The award-winning producer Steve Osbourne (The Happy Mondays' Pills ' n' Thrills and Bellyaches) sums the up situation: "If you are dancing you are miming," he says. "If you weren't, we'd hear you panting between verses." But while a pop audience in love with the "spectacle" might not care if their stars take a singing break during dance routines, for other performers, being outed for lip-synching can be career suicide. Yet despite the risk of a PR flogging, more and more artists are getting caught out.

The former Whitesnake vocalist David Coverdale was recently accused by the ex Rainbow singer Joe Lynn Turner of miming. For a grizzled road hog such as Coverdale, this was beyond the pale. "I do not, have not and will not use tapes of my voice to mime in concert," said Coverdale. Roger Waters has been repeatedly accused of miming to a pre-recorded track of one of his old vocals. Waters refused to comment for this piece, but in an interview in 1999, an ex-Pink Floyd bandmate, the late Rick Wright, said that after attending a Waters gig: "I subsequently heard that his vocals were taped."
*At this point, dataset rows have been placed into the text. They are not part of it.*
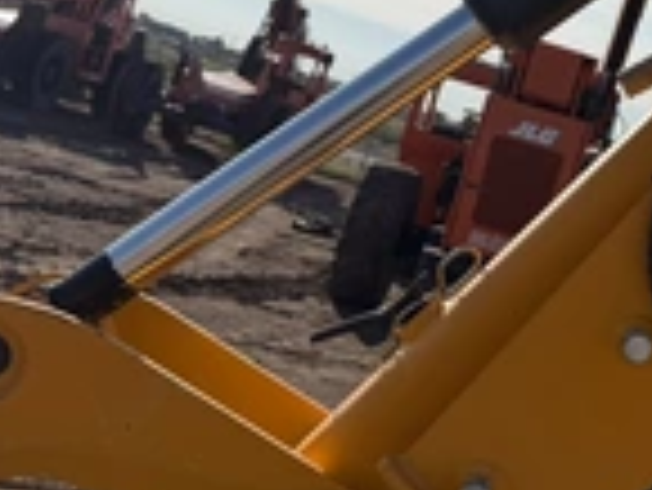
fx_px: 1244
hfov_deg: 27.1
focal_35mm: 66
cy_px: 139
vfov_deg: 22.1
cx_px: 706
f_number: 1.78
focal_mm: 6.76
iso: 100
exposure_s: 1/10309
Ashlee Simpson was roundly mocked when she was caught miming last year after a playback failed during the US TV show Saturday Night Live. Her career has never recovered. Journey's Steve Augeri was caught miming during a recent tour. He blamed ill health. At the 2004 Q awards, Elton John accused Madonna of miming, saying: "Anyone who lip-synchs in public on stage when you pay £75 to see them should be shot." Madonna immediately hit back, accusing John of "trashing fellow artists".

Jennifer Hudson, in her first appearance since the October 2008 murder of her mother, brother and nephew, lip-synched her performance of the US national anthem at this year's Super Bowl. And at President Obama's inauguration everyone, including U2 and the cellist Yo-Yo Ma, mimed. Everyone, that is, except one of the greatest voices in music, Aretha Franklin, who wished she had. "Everyone else pre-recorded. I should have! I didn't even know they had pre-recorded until I heard it on TV later," she said.
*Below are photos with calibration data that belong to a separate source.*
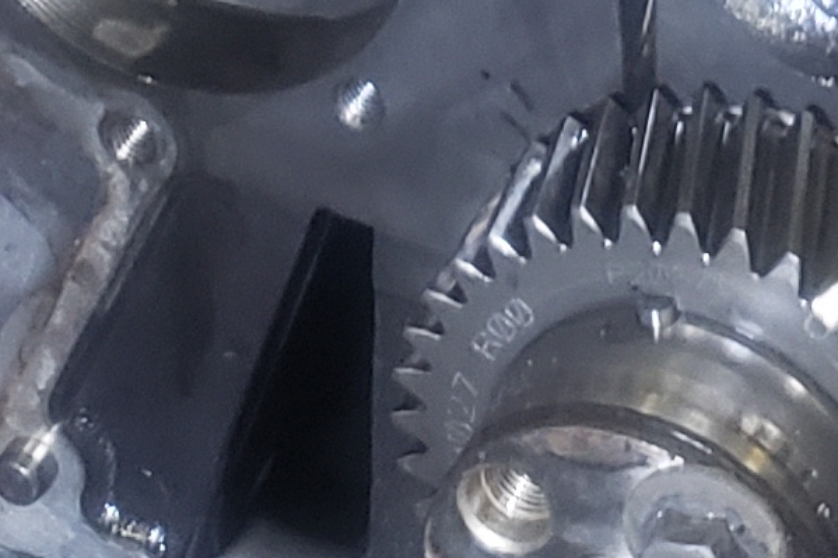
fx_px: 4235
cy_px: -847
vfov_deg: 7.0
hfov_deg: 11.3
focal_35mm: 182
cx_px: 516
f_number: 1.5
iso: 250
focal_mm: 4.3
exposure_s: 1/30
Why do so many artists mime? The simple answer is: because they can. Lip-synching is a possibility due to the popularity of in-ear monitoring, says Lily Allen's sound engineer, John Delf. This aural plug-in allows the band and singer to hear themselves perform, and also hear a click track that can help them stay in metronomic time. With the band playing to a digitally regimented beat, all kinds of pre-recorded jiggery-pokery can be added to the live mix by sound engineers.

"Britney Spears would probably use a backing track mixed underneath that will have a good vocal," says Delf. "This can be boosted when she is doing some dancing. A lot of artists use double tracking, too. You add delay to their voice and mix it back in. It's a small enough gap not to sound like an echo and thickens their voice," he says. According to the Noisettes front of house engineer Briony October, almost all singers use some technical assistance to help them wow their audiences. "Reverb is seen as magic dust," she says. "Some artists even call it 'the talent'. They say: 'Turn up the talent'."

For Caroline Adcock, who twiddles knobs for Au Revoir Simone, many artists' voices deteriorate over the years and may need extra help. "By the time they get into their 60s they could sound completely different," she says. Recent performances by Dolly Parton, 63, left some concertgoers wondering whether she had some assistance from the mixing board. But it is TV that has really forced the hand of some of the industry's weaker singers. Shows such as The X Factor, Pop Idol and American Idol have raised the bar of what audiences expect from a singer in a live setting, says Adcock.

She says that in the Eighties, singing ability was a secondary concern for many pop groups. "That's not the case now. Audiences have been conditioned to expect perfection." And this leads to more miming instead of less, as audience expectations cause artists to abandon their artistry in the name of flawlessness. The result can be lifeless. "To banish imperfection," wrote the 19th-century critic John Ruskin, "is to destroy expression, to check exertion, to paralyse vitality."

"The bands I like are real," says Delf, "for better or worse. And for me, it's mostly for the better."